Treasury Wine Estate should have registered as global. This way, it would own the international trademark protection, applicable in China and in Australia as well as 113 other countries. Another alternative would be to directly register in China before Daniel Li. However, since this option is not available, Treasury Wine Estate should consider acquiring Daniel Li’s company in order to own controlling rights to the trademark.

QUESTION 7 – Trade in Goods

The court in State M should not overrule the decision of the State M customs service. The decision by State K to provide subsidies to Eager including tax breaks and other provisions is a competitive advantage to the organization. By operating in State M, Eager is subject to the same laws as Fone. Having subsidies from State K’s domestic market does not mean that State M should impose a countervailing duty against goods from the former. Such a direction would be against WTO competition laws.

Yes. My answer would change if the facts revealed that the real reason that the government of State K provided these subsidies was to win market share for its domestic businesses in State M. this would amount to unfair trade practices and would require the intervention of an international tribunal.

QUESTION 8 – International Sales of Goods

According to the UN Convention on Contracts for the International Sale of Goods, the remedy available to the buyer includes accepting the 1900 barrels and seeking compensation for the 100 barrels either through a refund or via the available domestic pricing at $75 per barrel.

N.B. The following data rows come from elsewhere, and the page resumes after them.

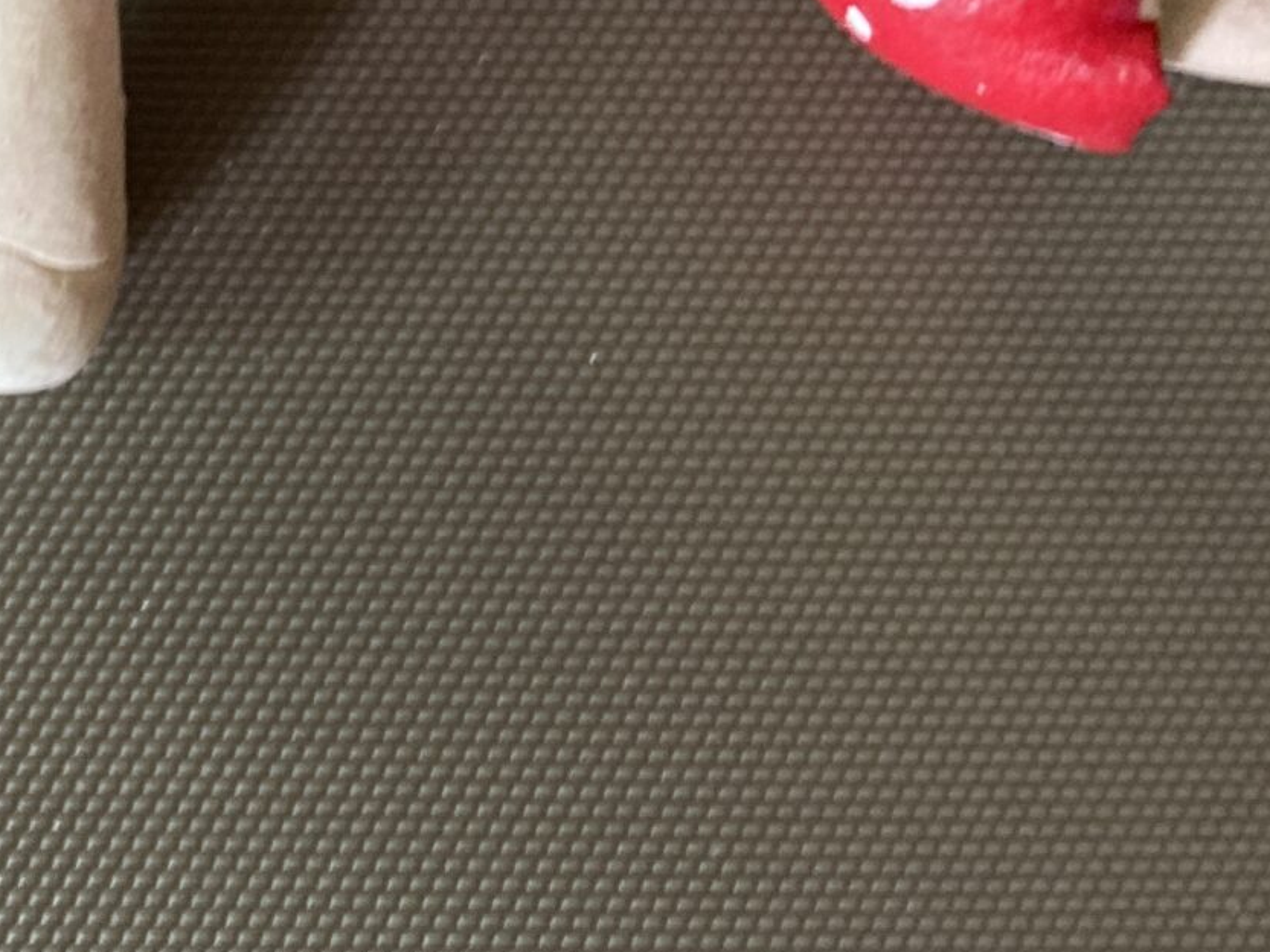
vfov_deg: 17.0
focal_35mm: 86
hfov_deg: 21.8
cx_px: -58
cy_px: 158
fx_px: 3156
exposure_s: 1/30
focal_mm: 3.99
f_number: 1.8
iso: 400
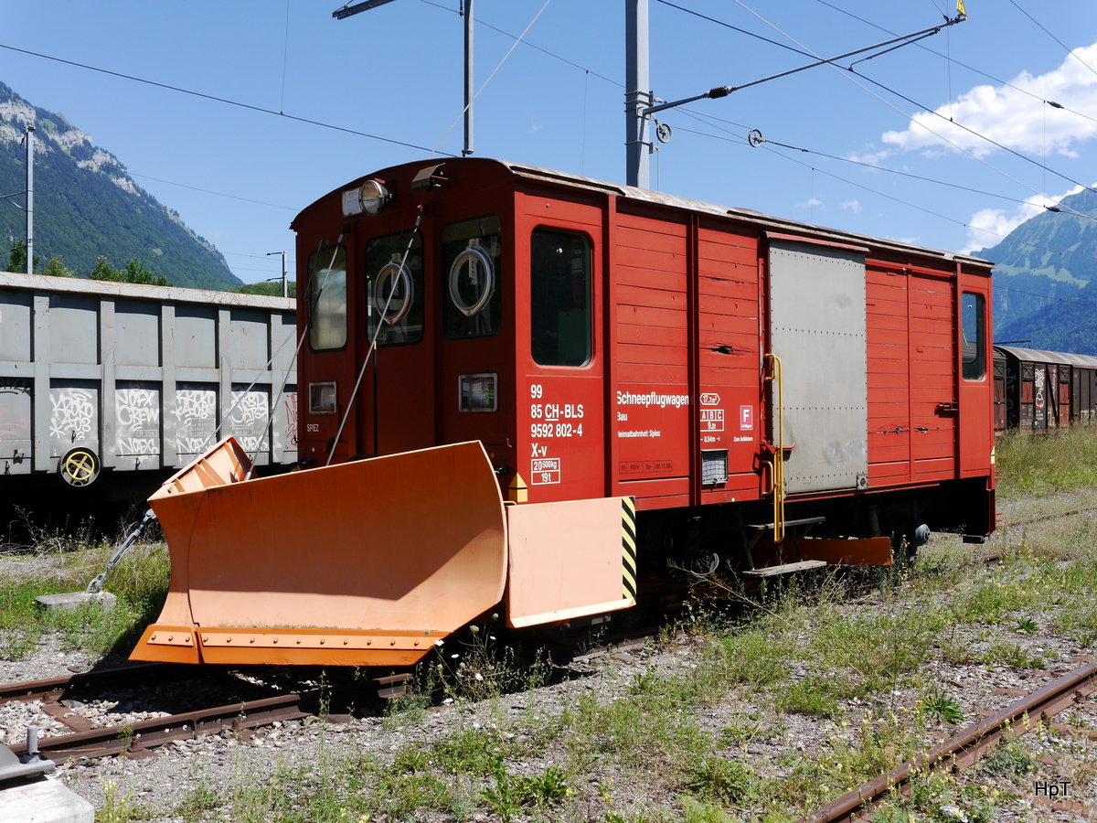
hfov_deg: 51.4
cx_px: 548
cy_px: 412
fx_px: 1141
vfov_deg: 39.7
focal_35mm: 36
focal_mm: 18
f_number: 8
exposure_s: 1/320
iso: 160
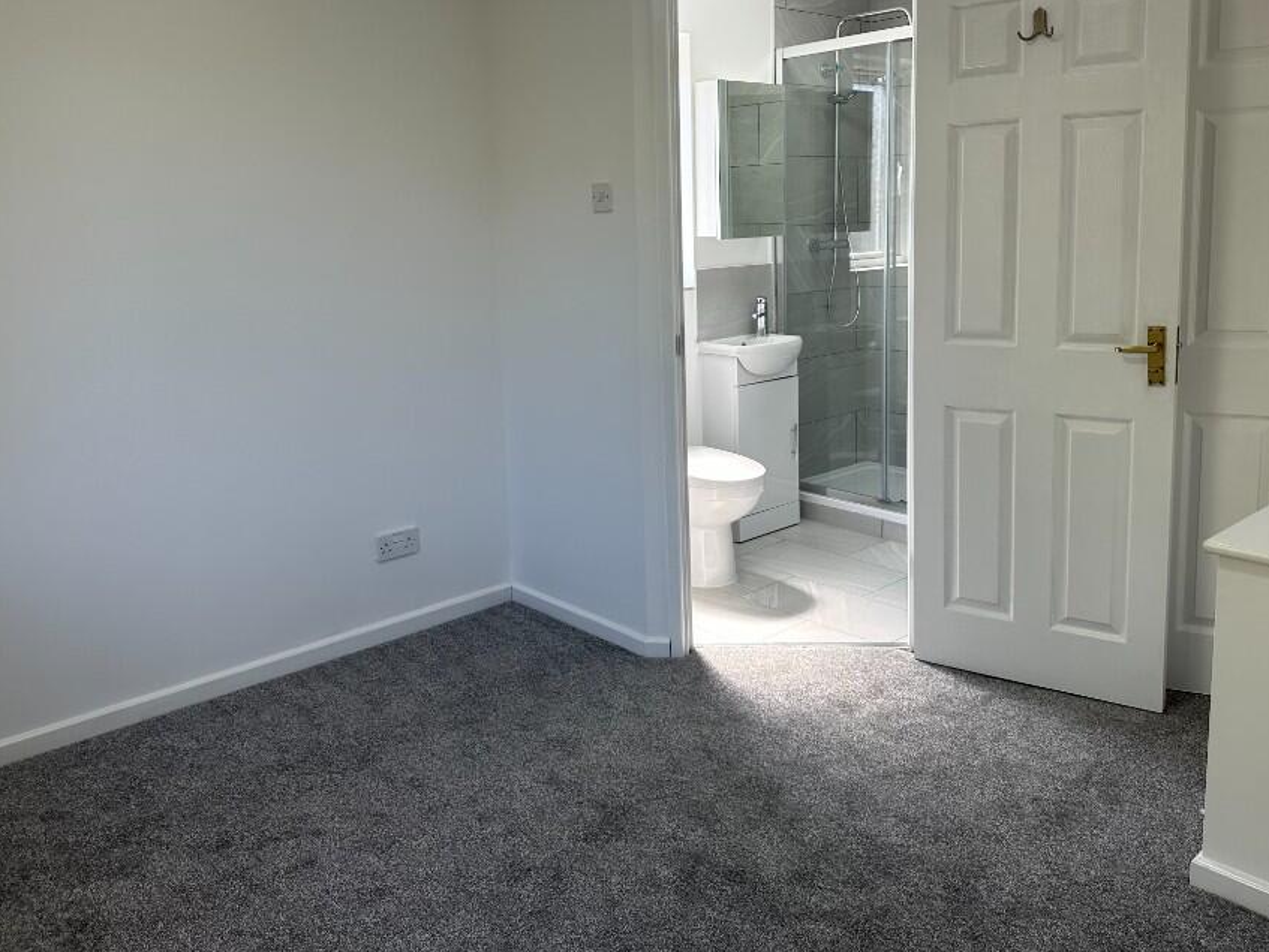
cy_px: 382
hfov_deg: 61.6
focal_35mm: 29
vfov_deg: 48.0
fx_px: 1064
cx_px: 644
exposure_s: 1/220
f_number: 1.78
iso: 64
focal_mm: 6.86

If the 100 barres were damaged by a natural disaster, the buyer would wait for the seller to get cure. This means that compensation from insurance and third parties would be used to honor the terms of the agreement.

QUESTION 9 – Transportation of Goods

Carlton & Universal Beverages Pty Ltd is the correct party to sue Oceanic Lines. This is because the two were in a contractual agreement, one that demanded the latter to transport goods to safety and to take over liability in the transportation route and processes. This means that Carlton & Universal Beverages Pty Ltd has a duty to recover the products that were intended for business sin the US. It can achieve so by showing that Oceanic Lines did not honor the agreement.

Oceanic Lines and the MV Minnow are incorrect in their legal position because the case involves a contract. The firm had a contractual performance to transport goods to the US and a duty to take liability in case the same were not availed at the agreed location. In the case presented, transportation of goods is a contractual agreement, one that should be honored by the transporting agent.

QUESTION 10 – Financing

A Court in State P should not grant Importers Ltd the request to stop its bank from making payment on the Letter of Credit. This is because the accusations made do not have proof and also the contract is irrevocable. Overseas Exporters Ltd execute the terms of the contract without fail. The company ensured that it met the demands of the contract including a clean “on board bill of lading” for “10 new passenger cars”. Therefore, the bank must proceed to make payment as agreed since the accusations made are from a competitor of Overseas Exporters Ltd and lacks any proof of any illegalities that may lead to nullification of the contract.

However, if the Bill of Lading stated that the cars were not new but ‘near new’, the bank would not be required to pay on this change of facts. The original agreement was that Overseas Exporters Ltd delivers 10 new cars. If the Bill of Lading stated the cars to be “near new”, then this would mean that the terms of the contract were not honored. The bank would not be required to pay due to these changes.